Around 30 million years ago, as Earth's temperature changed from marshy to cold, that proportion of animal species perished from Africa and the Arabian Peninsula. Sixty-three percent, to be exact. However, we are only now learning about it.
A new study released this week in the journal Communications Biology summarizes decades of research into a previously unknown extinction event that occurred at the transition between the Eocene and Oligocene geological eras.
Extreme Climate Change
Climate change was extreme during that time period. The Earth got cooler, ice sheets extended, sea levels dropped, forests began to change to grasslands, and carbon dioxide became scarce, in a reversal of what is happening today. As a result, almost two-thirds of the species that existed in Europe and Asia became extinct.
It was assumed that African animals may have survived unharmed. In addition, Africa's temperate environment and closeness to the Equator may have protected it from the worst cooling trend during that time period.
Researchers have now demonstrated that, despite their comparatively mild climate, African animals were just as impacted as those from Europe and Asia due in large part to a huge collection of fossils held at the Duke Lemur Center Division of Fossil Primates (DLCDFP). Elwyn Simons of Duke spent decades scouring Egyptian deserts collecting fossils, and the collection was his life's work.
Related Article: Prehistoric Evidence Shows Mammals Evolved Rapidly When Dinosaurs Went Extinct
Examining Fossils
The scientists examined fossils from five animal families, including the United States, England, and Egypt. Hyaenodonts, an extinct carnivore group; anomalures (scaly-tail squirrels) and hystricognaths (a rodent group that includes porcupines and naked mole rats); and strepsirrhines (lemurs and lorises), as well as our predecessors, the anthropoids (apes and monkeys).
The team created evolutionary trees for these groupings using data from hundreds of fossils from different locations across Africa, determining when new lineages branched out and time-stamping each species' first and last known appearances.
Their findings reveal that around the Eocene-Oligocene border, all five mammal families sustained significant losses.
Dorien de Vries, a postdoctoral researcher at the University of Salford and the paper's main author, stated, "It was a genuine reset button."
Fossil Patterns
After a few million years, similar groupings reappear in the fossil record but with a different appearance. The fossil species that reappeared later in the Oligocene, following the mass extinction, are not the same as those previously discovered.
"It's quite apparent that there was a massive extinction catastrophe, followed by a recovery phase," said Steven Heritage, co-author of the research and Researcher and Digital Preparator at Duke University's DLCDFP.
The proof is in the teeth of these creatures. Molar teeth reveal a lot about a mammal's diet, which shows a lot about its surroundings.
After a few million years, rodents and primates emerged with different teeth. These were new species that ate various foods and lived in distinct environments.
"We find a tremendous loss in tooth variety, followed by a period of recovery with novel dental forms and adaptations," de Vries explained.

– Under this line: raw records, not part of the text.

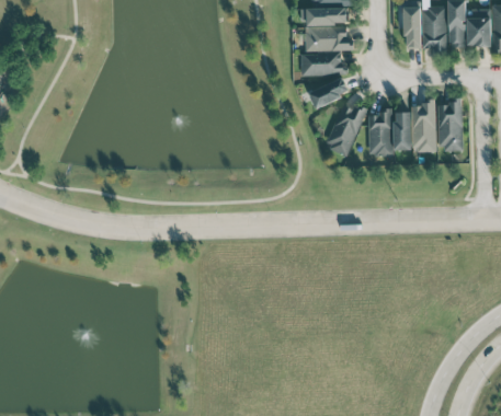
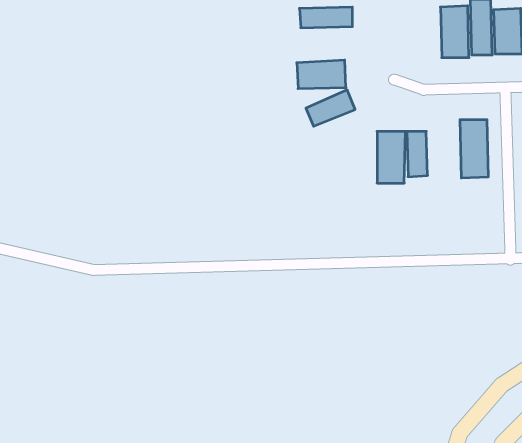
building: [403,7,421,47] -> none
building: [305,26,350,50] -> none
building: [412,103,436,152] -> none
building: [326,104,366,157] -> none

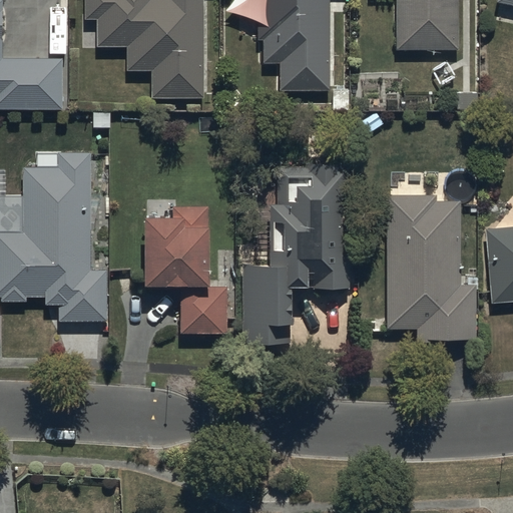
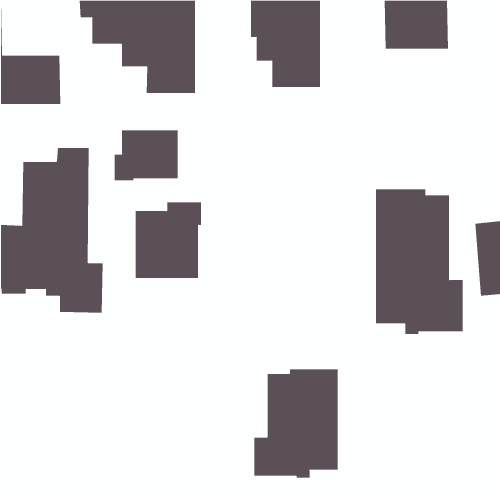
building: none -> [114,129,178,181]
building: [241,164,348,344] -> none
building: [179,285,227,333] -> none
building: none -> [254,369,338,479]

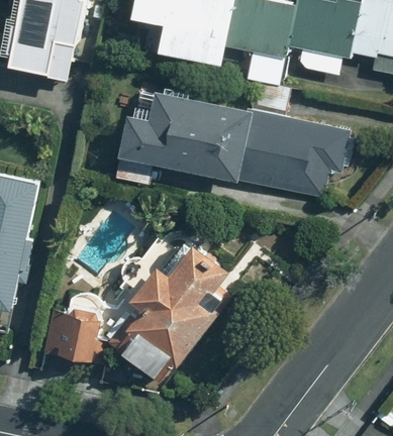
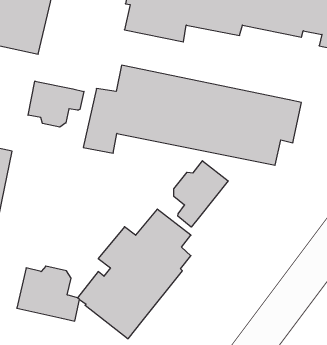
building: none -> [28,81,84,127]
building: none -> [174,161,228,227]

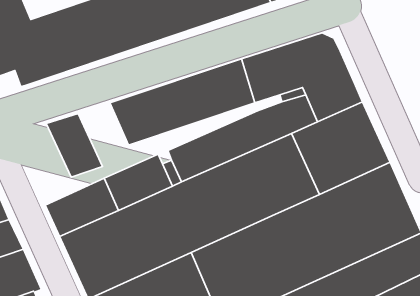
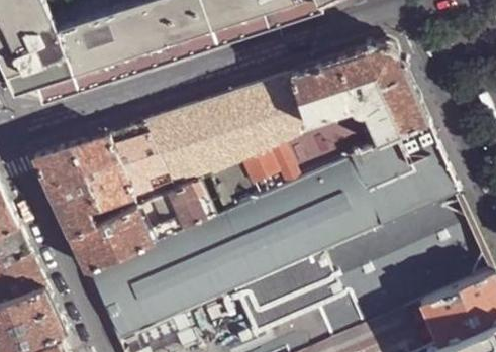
building: none -> [107,125,169,197]
building: none -> [33,148,105,240]

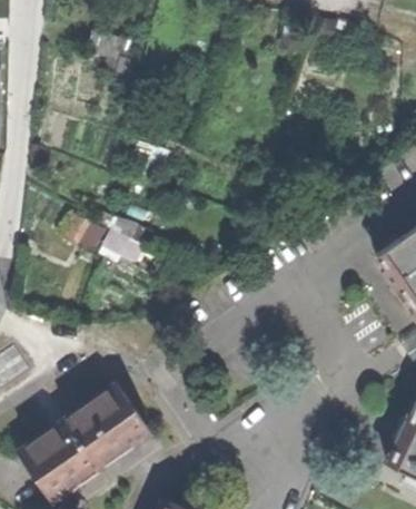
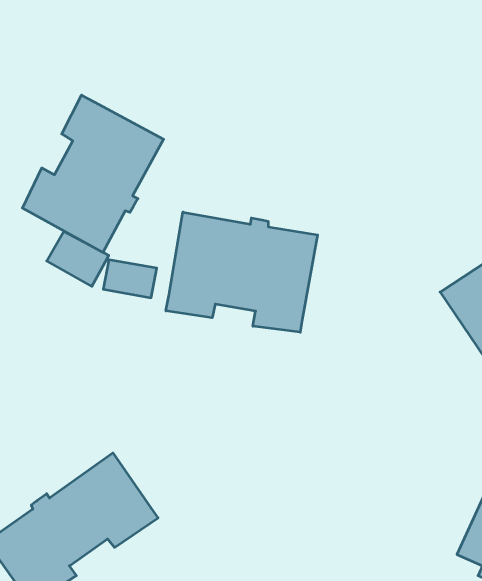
building: none -> [22,95,164,252]
building: none -> [166,212,318,332]

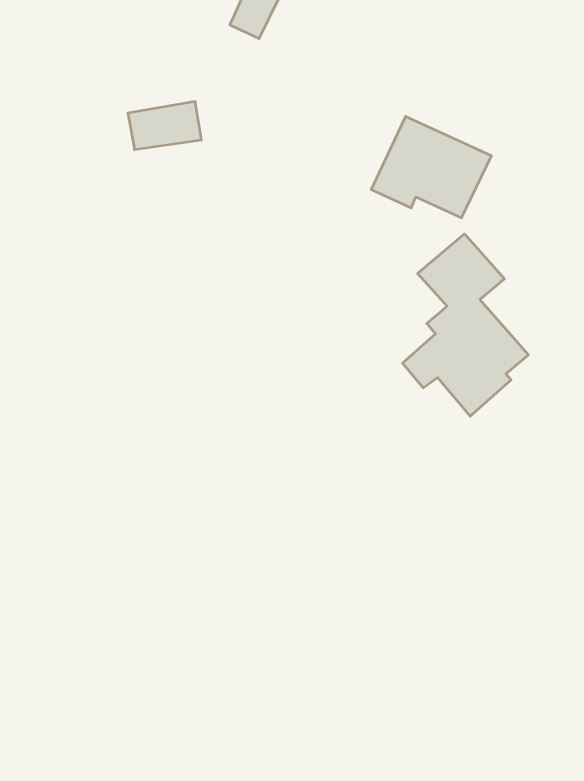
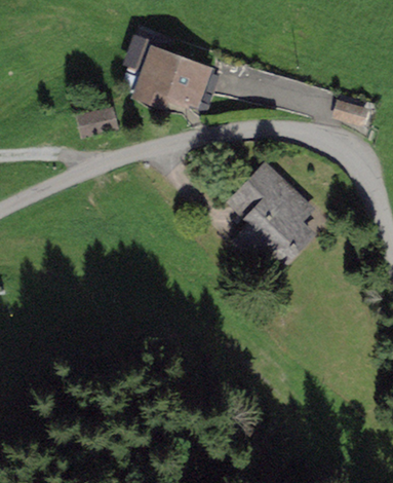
building: [371,116,491,218] -> [141,50,204,103]

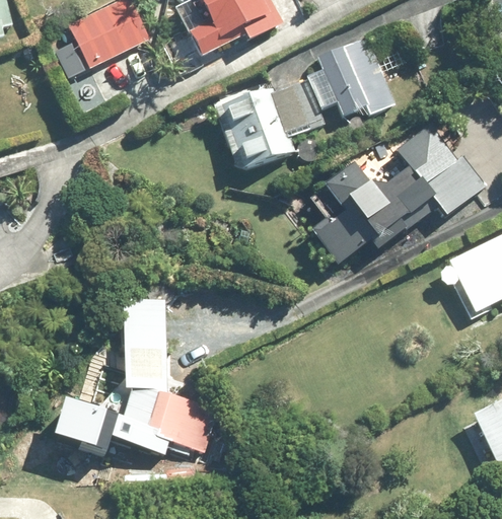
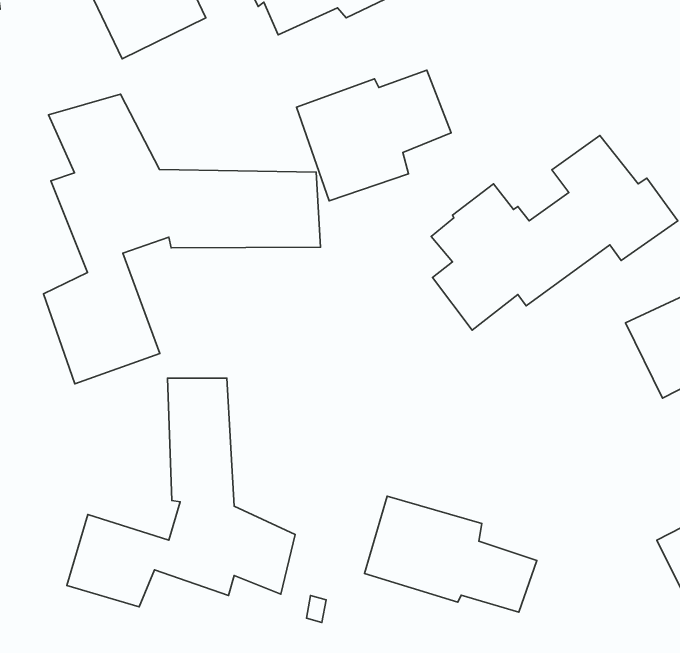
building: [306,36,396,117] -> none
building: none -> [43,94,321,384]
building: none -> [365,496,537,612]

"Extinction is intriguing in that manner," said Matt Borths, writer of the research and curator of Duke University's DLCDFP. "It kills everything, but it also creates new ecological chances for the lineages that survive in this new world," says the author.
The Eocene-Oligocene border was an evolutionary bottleneck, with most lineages becoming extinct and only a few surviving. These surviving lineages diversified during the following several million years.
"Diversity in our anthropoid ancestors dwindles to almost nothing around 30 million years ago, leaving them with a single tooth type," said Erik R. Seiffert, Professor and Chair of the Department of Integrative Anatomical Sciences at the University of Southern California's Keck School of Medicine, a graduate student of Simons and senior co-author of the paper. "What was feasible in terms of later food diversification was determined by that ancestral tooth form."
"There's an intriguing tale about that bottleneck's involvement in our early evolutionary history," Seiffert added. "If our monkey-like ancestors had gone extinct 30 million years ago, we might not have existed at all. But, fortunately, they didn't."
Extinction Threat
The threat of extinction posed by a fast-changing climate wasn't the only issue these few surviving species of animals had to deal with. As the temperature plummeted, East Africa was hit by a slew of big geological phenomena, including volcanic mega eruptions and flood basalts-massive eruptions that blanketed huge swaths of land in molten rock. Simultaneously, the Arabian Peninsula split from East Africa, allowing the Red Sea and the Gulf of Aden to open.
"At the Eocene-Oligocene border, we lost much variety," Borths remarked. "However, the species that survived appear to have had enough of a toolbox to live in this changing climate."
"Climate change has affected the evolutionary tree of life throughout geological time," said Hesham Sallam, co-author of the research and founder of the Mansoura University Vertebrate Paleontology Center in Egypt. "The simplest approach to understanding how climate change will influence natural systems is to collect information from the past."